Scaling Up Climate Investment in Emerging Markets

Another key agenda item will be to scale up funding for the energy transition. At COP28, participating nations set the lofty goal of mobilizing $100 billion per year to fund the energy transition. But a key challenge appears to be that only a fraction of these new investment commitments arrives in the Global South.

The IEA’s Energy Investment Report shows that while funding for the energy transition in emerging markets (excluding China) is set to hit a new record of $300 billion this year, this represents only 15% of all investments in clean energy.

Commenting on the results, IEA Executive Director Fatih Birol stressed: “The rise in clean energy spending is underpinned by strong economics, by continued cost reductions and by considerations of energy security. But there is a strong element of industrial policy, too, as major economies compete for advantage in new clean energy supply chains. More must be done to ensure that investment reaches the places where it is needed most, in particular the developing economies where access to affordable, sustainable and secure energy is severely lacking today.”

Carbon Offset Clash

Another discussion that will feature prominently is the potential role of carbon offsets, in the wake of the row at the Science Based Targets Initiative (SBTi). While an announcement by the SBTi board to include carbon offsets as part of Scope 3 emission reduction efforts has caused internal backlash, several Western African nations have come out in support.

Burkina Faso, Cape Verde, Ivory Coast, Gambia, Guinea-Bissau, Guinea, Liberia, Mali, Senegal, and Togo have sent a letter to the SBTi, stressing that carbon offsets remained crucial to attract climate finance to emerging markets.

"The SBTi is, rightly or wrongly, the gatekeeper that can unlock finance from corporations around the world that wish to contribute to climate action...at the same time as (and not instead of) taking action to decarbonize their valuation," said Ousmane Fall Sarr, coordinator of the West African Alliance. The Western African Alliance was launched on June 3 at the opening of SB60.

Climate Change Litigation

SB60 could also play an important role in delivering further clarity on climate litigation, according to the Institute for Law and Environmental Governance in Nairobi. Delegates will have to tackle three key challenges, the Institute said. One will be to strengthen the case for causation—in other words, to establish a clear causal link between emissions by a specific company and specific climate damages. Another challenge will be to elevate the standards of care, imposing a “duty of care” on governments and corporations to assist the victims of climate change.

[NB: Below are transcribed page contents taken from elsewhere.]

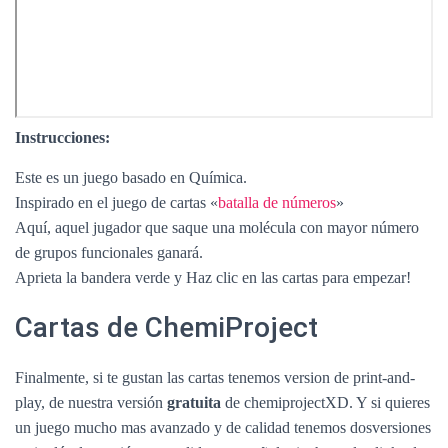
Instrucciones:
Este es un juego basado en Química.
Inspirado en el juego de cartas «
batalla de números
»
Aquí, aquel jugador que saque una molécula con mayor número
de grupos funcionales ganará.
Aprieta la bandera verde y Haz clic en las cartas para empezar!
Cartas de ChemiProject
Finalmente, si te gustan las cartas tenemos version de print-and-
play, de nuestra versión
gratuita
de chemiprojectXD. Y si quieres
un juego mucho mas avanzado y de calidad tenemos dosversiones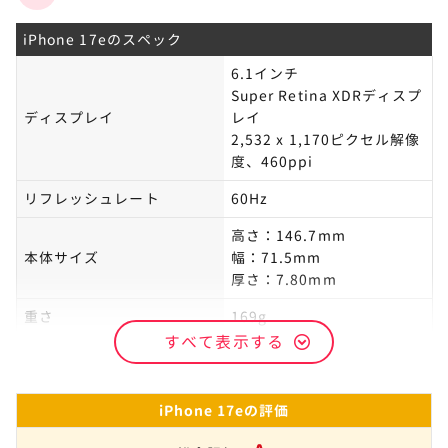
iPhone 17eのスペック
6.1インチ
Super Retina XDRディスプ
ディスプレイ
レイ
2,532 x 1,170ピクセル解像
度、460ppi
リフレッシュレート
60Hz
高さ：146.7mm
本体サイズ
幅：71.5mm
厚さ：7.80mm
重さ
169g
すべて表示する
アウトカメラ
広角：4,800万画素
iPhone 17eの評価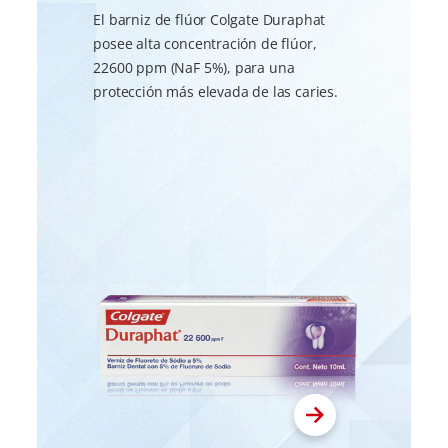
El barniz de flúor Colgate Duraphat
posee alta concentración de flúor,
22600 ppm (NaF 5%), para una
protección más elevada de las caries.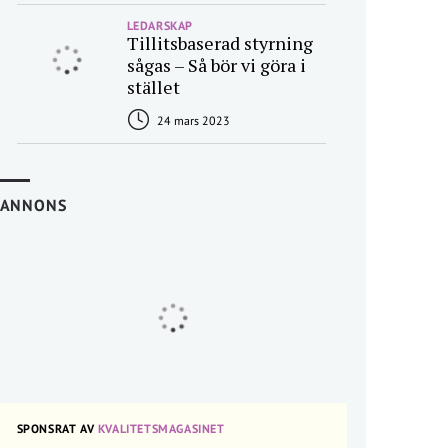
LEDARSKAP
Tillitsbaserad styrning
sågas – Så bör vi göra i
stället
24 mars 2023
ANNONS
SPONSRAT AV
KVALITETSMAGASINET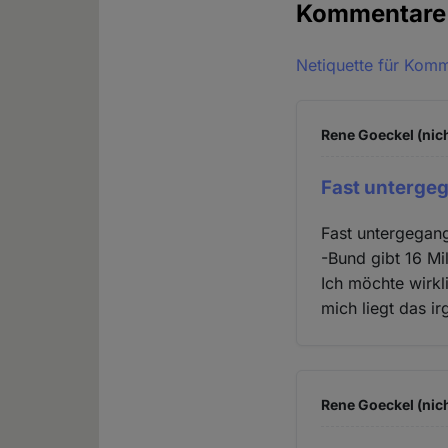
Kommentar
Netiquette für Kom
Rene Goeckel (nich
Fast untergeg
Fast untergegang
-Bund gibt 16 Mi
Ich möchte wirkl
mich liegt das i
Rene Goeckel (nich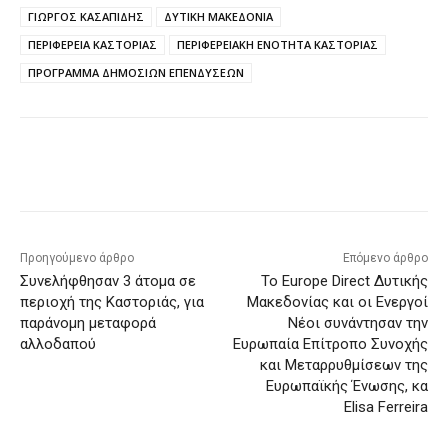
ΓΙΩΡΓΟΣ ΚΑΣΑΠΙΔΗΣ
ΔΥΤΙΚΗ ΜΑΚΕΔΟΝΙΑ
ΠΕΡΙΦΕΡΕΙΑ ΚΑΣΤΟΡΙΑΣ
ΠΕΡΙΦΕΡΕΙΑΚΗ ΕΝΟΤΗΤΑ ΚΑΣΤΟΡΙΑΣ
ΠΡΟΓΡΑΜΜΑ ΔΗΜΟΣΙΩΝ ΕΠΕΝΔΥΣΕΩΝ
Προηγούμενο άρθρο
Επόμενο άρθρο
Συνελήφθησαν 3 άτομα σε
Το Europe Direct Δυτικής
περιοχή της Καστοριάς, για
Μακεδονίας και οι Ενεργοί
παράνομη μεταφορά
Νέοι συνάντησαν την
αλλοδαπού
Ευρωπαία Επίτροπο Συνοχής
και Μεταρρυθμίσεων της
Ευρωπαϊκής Ένωσης, κα
Elisa Ferreira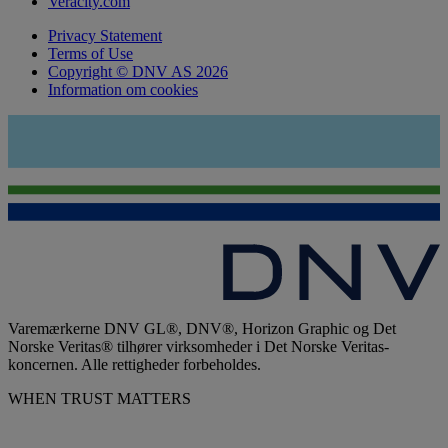
Veracity.com
Privacy Statement
Terms of Use
Copyright © DNV AS 2026
Information om cookies
Varemærkerne DNV GL®, DNV®, Horizon Graphic og Det
Norske Veritas® tilhører virksomheder i Det Norske Veritas-
koncernen. Alle rettigheder forbeholdes.
WHEN TRUST MATTERS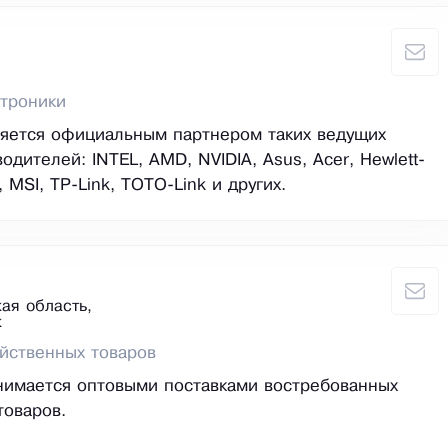
троники
ляется официальным партнером таких ведущих
дителей: INTEL, AMD, NVIDIA, Asus, Acer, Hewlett-
, MSI, TP-Link, TOTO-Link и других.
ая область,
к
йственных товаров
нимается оптовыми поставками востребованных
товаров.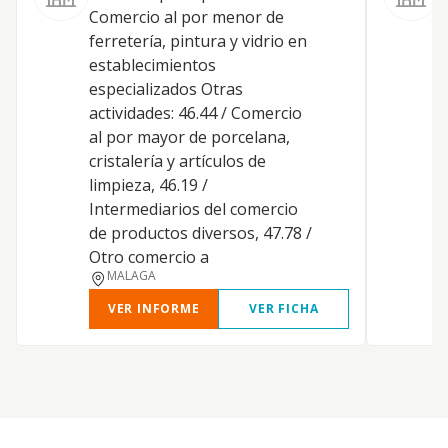
Comercio al por menor de
s
ferretería, pintura y vidrio en
r
establecimientos
especializados Otras
actividades: 46.44 / Comercio
al por mayor de porcelana,
cristalería y artículos de
limpieza, 46.19 /
Intermediarios del comercio
de productos diversos, 47.78 /
Otro comercio a
MALAGA
VER INFORME
VER FICHA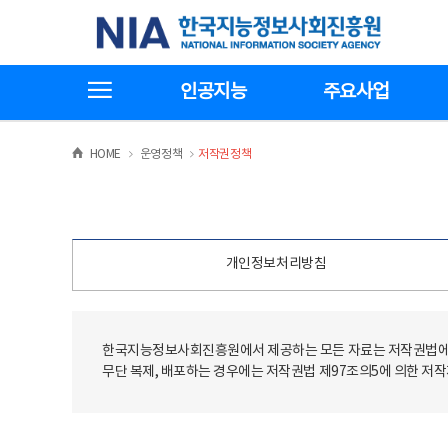
본
전
한국지능정보사회진흥원
문
체
바
메
로
뉴
가
바
전체메뉴보기
기
로
인공지능
주요사업
가
기
>
>
HOME
운영정책
저작권정책
개인정보처리방침
한국지능정보사회진흥원에서 제공하는 모든 자료는 저작권법에 
무단 복제, 배포하는 경우에는 저작권법 제97조의5에 의한 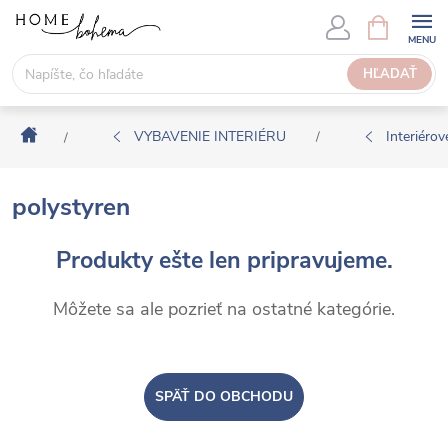
P
N
Á
r
K
e
HĽADAŤ
U
j
P
s
N
Domov
ť
VYBAVENIE INTERIÉRU
Interiérové
/
/
Ý
n
K
a
O
polystyren
o
Š
b
Í
Produkty ešte len pripravujeme.
s
K
a
Môžete sa ale pozrieť na ostatné kategórie.
h
SPÄŤ DO OBCHODU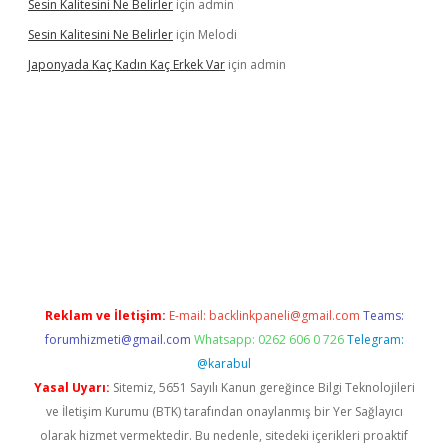
Sesin Kalitesini Ne Belirler
için
admin
Sesin Kalitesini Ne Belirler
için
Melodi
Japonyada Kaç Kadın Kaç Erkek Var
için
admin
abella
Reklam ve İletişim:
E-mail:
backlinkpaneli@gmail.com
Teams:
forumhizmeti@gmail.com
Whatsapp: 0262 606 0 726
Telegram:
@karabul
Yasal Uyarı:
Sitemiz, 5651 Sayılı Kanun gereğince Bilgi Teknolojileri
ve İletişim Kurumu (BTK) tarafından onaylanmış bir Yer Sağlayıcı
olarak hizmet vermektedir. Bu nedenle, sitedeki içerikleri proaktif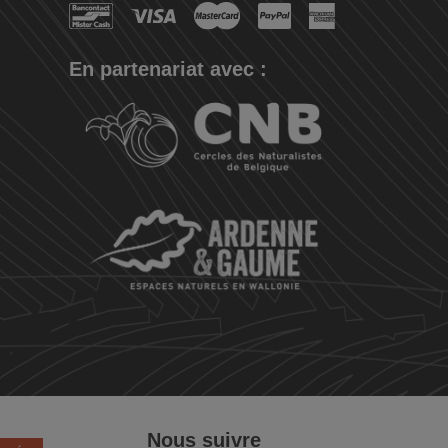
En partenariat avec :
Nous suivre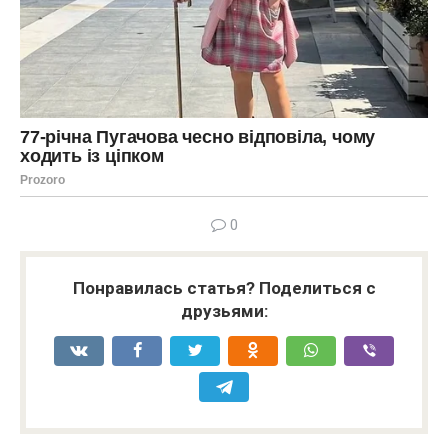
0
Понравилась статья? Поделиться с
друзьями: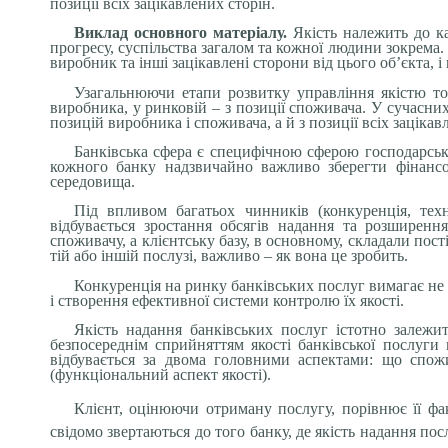
позиції всіх зацікавлених сторін.
Виклад основного матеріалу.
Якість належить до ка
прогресу, суспільства загалом та кожної людини зокрема. 
виробник та інші зацікавлені сторони від цього об’єкта,
Узагальнюючи етапи розвитку управління якістю тов
виробника, у ринковій – з позиції споживача. У сучасни
позицій виробника і споживача, а й з позиції всіх зацікав
Банківська сфера є специфічною сферою господарсько
кожного банку надзвичайно важливо зберегти фінансов
середовища.
Під впливом багатьох чинників (конкуренція, тех
відбувається зростання обсягів надання та розширенн
споживачу, а клієнтську базу, в основному, складали пост
тій або іншій послузі, важливо – як вона це зробить.
Конкуренція на ринку банківських послуг вимагає не 
і створення ефективної системи контролю їх якості.
Якість надання банківських послуг істотно залежи
безпосереднім сприйняттям якості банківської послуги
відбувається за двома головними аспектами: що спожи
(функціональний аспект якості).
Клієнт, оцінюючи отриману послугу, порівнює її фак
свідомо звертаються до того банку, де якість надання пос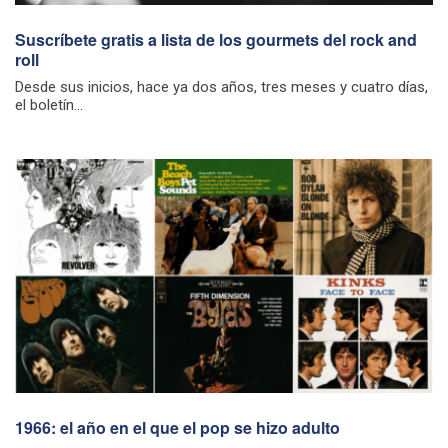
Suscríbete gratis a lista de los gourmets del rock and
roll
Desde sus inicios, hace ya dos años, tres meses y cuatro días,
el boletín...
1966: el año en el que el pop se hizo adulto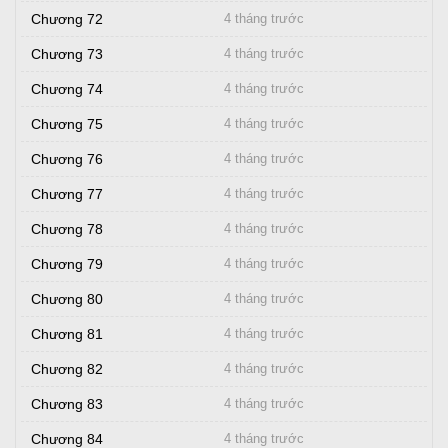
Chương 72
4 tháng trước
Chương 73
4 tháng trước
Chương 74
4 tháng trước
Chương 75
4 tháng trước
Chương 76
4 tháng trước
Chương 77
4 tháng trước
Chương 78
4 tháng trước
Chương 79
4 tháng trước
Chương 80
4 tháng trước
Chương 81
4 tháng trước
Chương 82
4 tháng trước
Chương 83
4 tháng trước
Chương 84
4 tháng trước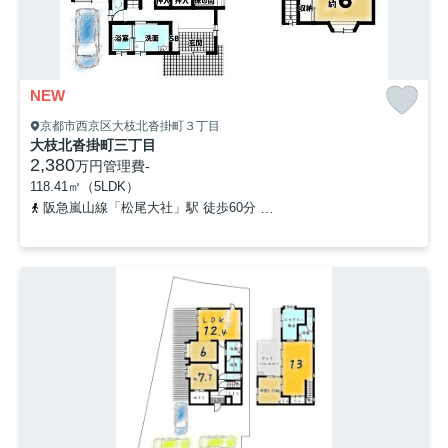
NEW
京都市西京区大枝北沓掛町３丁目
大枝北沓掛町三丁目
2,380
万円
管理費
-
118.41㎡（5LDK）
阪急嵐山線「松尾大社」駅 徒歩60分
阪急嵐山線「嵐山」駅 徒歩9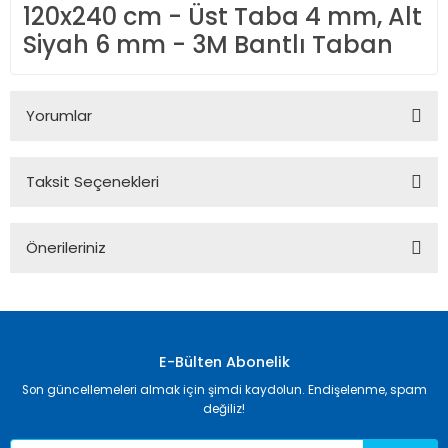
120x240 cm - Üst Taba 4 mm, Alt
Siyah 6 mm - 3M Bantlı Taban
Yorumlar
Taksit Seçenekleri
Bu ürüne ilk yorumu siz yapın!
Önerileriniz
Yorum Yaz
Bu ürünün fiyat bilgisi, resim, ürün açıklamalarında ve diğer
konularda yetersiz gördüğünüz noktaları öneri formunu
kullanarak tarafımıza iletebilirsiniz.
Görüş ve önerileriniz için teşekkür ederiz.
E-Bülten Abonelik
Son güncellemeleri almak için şimdi kaydolun. Endişelenme, spam
Ürün resmi kalitesiz, bozuk veya görüntülenemiyor.
değiliz!
Ürün açıklamasında eksik bilgiler bulunuyor.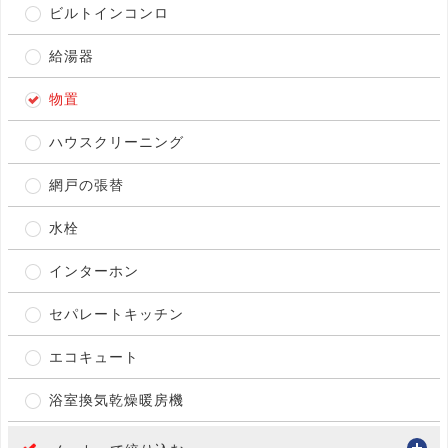
ビルトインコンロ
給湯器
物置
ハウスクリーニング
網戸の張替
水栓
インターホン
セパレートキッチン
エコキュート
浴室換気乾燥暖房機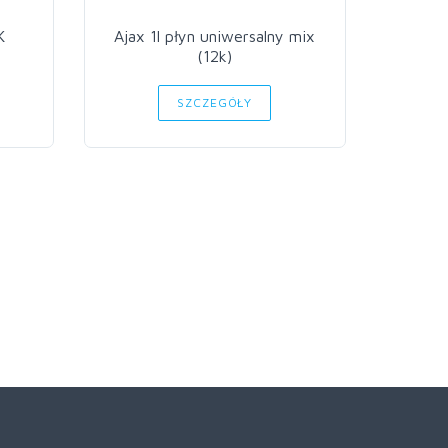
K
Ajax 1l płyn uniwersalny mix
Aj
(12k)
SZCZEGÓŁY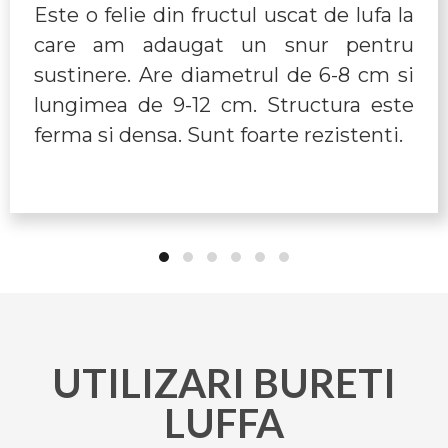
Este o felie din fructul uscat de lufa la
care am adaugat un snur pentru
sustinere. Are diametrul de 6-8 cm si
lungimea de 9-12 cm. Structura este
ferma si densa. Sunt foarte rezistenti.
UTILIZARI BURETI
LUFFA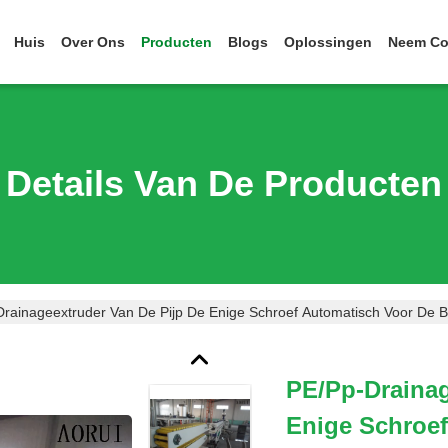
Huis
Over Ons
Producten
Blogs
Oplossingen
Neem Co
Details Van De Producten
rainageextruder Van De Pijp De Enige Schroef Automatisch Voor De 
PE/pp-Drainag
Enige Schroe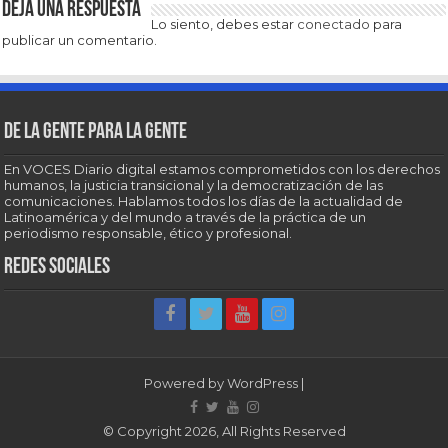
Deja una respuesta
Lo siento, debes estar
conectado
para
publicar un comentario.
De la gente para la gente
En VOCES Diario digital estamos comprometidos con los derechos
humanos, la justicia transicional y la democratización de las
comunicaciones. Hablamos todos los días de la actualidad de
Latinoamérica y del mundo a través de la práctica de un
periodismo responsable, ético y profesional.
Redes sociales
Powered by
WordPress
|
© Copyright 2026, All Rights Reserved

The Institute also said that SB60’s scientific reports can play an important role in raising public pressure, which in turn can help bolster public support for climate litigation.

Last week, the US state of Vermont became the first to enact a law holding oil firms financially accountable for damages caused by climate change. Vermont government officials will take two years to assess the cost of climate damages incurred between 1995 and 2024, with major fossil fuel companies potentially paying billions in compensation.